■ SUPPLIED DATA

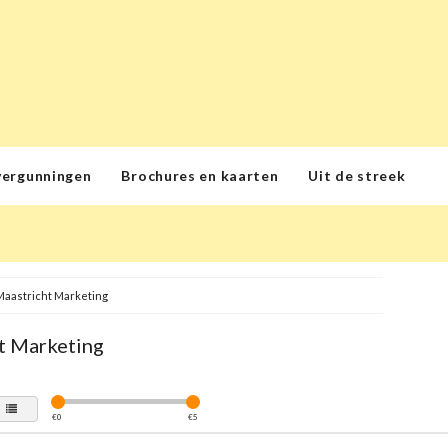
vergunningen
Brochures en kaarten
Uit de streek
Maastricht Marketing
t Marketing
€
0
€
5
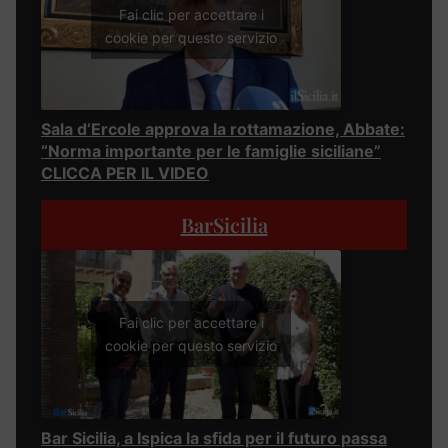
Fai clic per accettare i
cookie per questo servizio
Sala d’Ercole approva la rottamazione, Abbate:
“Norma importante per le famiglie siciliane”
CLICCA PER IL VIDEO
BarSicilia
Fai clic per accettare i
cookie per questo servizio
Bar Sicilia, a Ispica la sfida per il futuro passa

* * *

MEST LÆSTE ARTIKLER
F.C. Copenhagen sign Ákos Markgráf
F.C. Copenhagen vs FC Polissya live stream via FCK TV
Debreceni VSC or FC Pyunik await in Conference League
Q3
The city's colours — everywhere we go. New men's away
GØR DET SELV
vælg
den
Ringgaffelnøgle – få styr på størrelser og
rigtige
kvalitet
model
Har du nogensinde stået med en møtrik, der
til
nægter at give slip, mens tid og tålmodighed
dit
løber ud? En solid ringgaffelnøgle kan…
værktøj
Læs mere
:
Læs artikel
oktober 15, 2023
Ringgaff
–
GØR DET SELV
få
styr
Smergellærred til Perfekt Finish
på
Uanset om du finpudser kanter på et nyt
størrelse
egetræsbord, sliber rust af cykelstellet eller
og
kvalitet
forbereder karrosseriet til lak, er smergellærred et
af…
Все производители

* * *

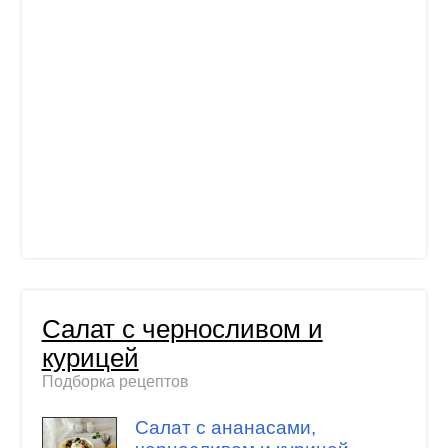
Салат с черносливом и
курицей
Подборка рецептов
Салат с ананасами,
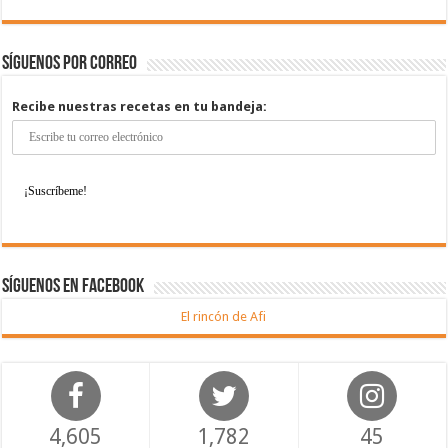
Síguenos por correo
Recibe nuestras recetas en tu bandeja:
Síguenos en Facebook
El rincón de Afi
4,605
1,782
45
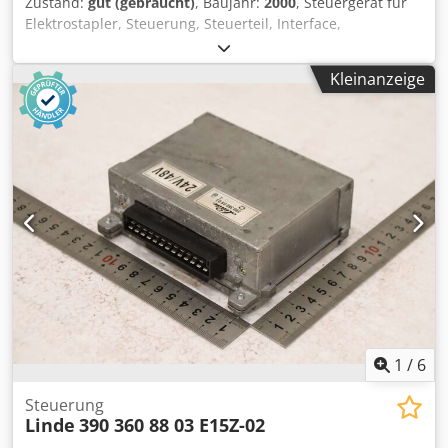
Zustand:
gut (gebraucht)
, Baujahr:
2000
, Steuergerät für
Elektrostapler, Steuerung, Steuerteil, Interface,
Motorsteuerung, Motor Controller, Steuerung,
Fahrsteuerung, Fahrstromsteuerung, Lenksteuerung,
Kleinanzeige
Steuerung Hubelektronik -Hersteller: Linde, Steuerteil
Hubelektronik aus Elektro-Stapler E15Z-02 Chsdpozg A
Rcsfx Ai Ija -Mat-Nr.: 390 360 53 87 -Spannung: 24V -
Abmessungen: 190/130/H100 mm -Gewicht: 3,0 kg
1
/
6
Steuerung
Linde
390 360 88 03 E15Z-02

■ WHAT THE EXERCISE ASKS
Update the entries starting at the line that has "Síguenos por correo" and ending after the line that has "390 360 88 03 E15Z-02" by putting "Jungheinrich" wherever "Linde" appears, with all else unchanged. Leave the pictures out of your answer.

■ OUTPUT
Síguenos por correo
Recibe nuestras recetas en tu bandeja:
Síguenos en Facebook
El rincón de Afi
4,605
1,782
45
Zustand:
gut (gebraucht)
, Baujahr:
2000
, Steuergerät für
Elektrostapler, Steuerung, Steuerteil, Interface,
Motorsteuerung, Motor Controller, Steuerung,
Fahrsteuerung, Fahrstromsteuerung, Lenksteuerung,
Kleinanzeige
Steuerung Hubelektronik -Hersteller: Jungheinrich, Steuerteil
Hubelektronik aus Elektro-Stapler E15Z-02 Chsdpozg A
Rcsfx Ai Ija -Mat-Nr.: 390 360 53 87 -Spannung: 24V -
Abmessungen: 190/130/H100 mm -Gewicht: 3,0 kg
1
/
6
Steuerung
Jungheinrich
390 360 88 03 E15Z-02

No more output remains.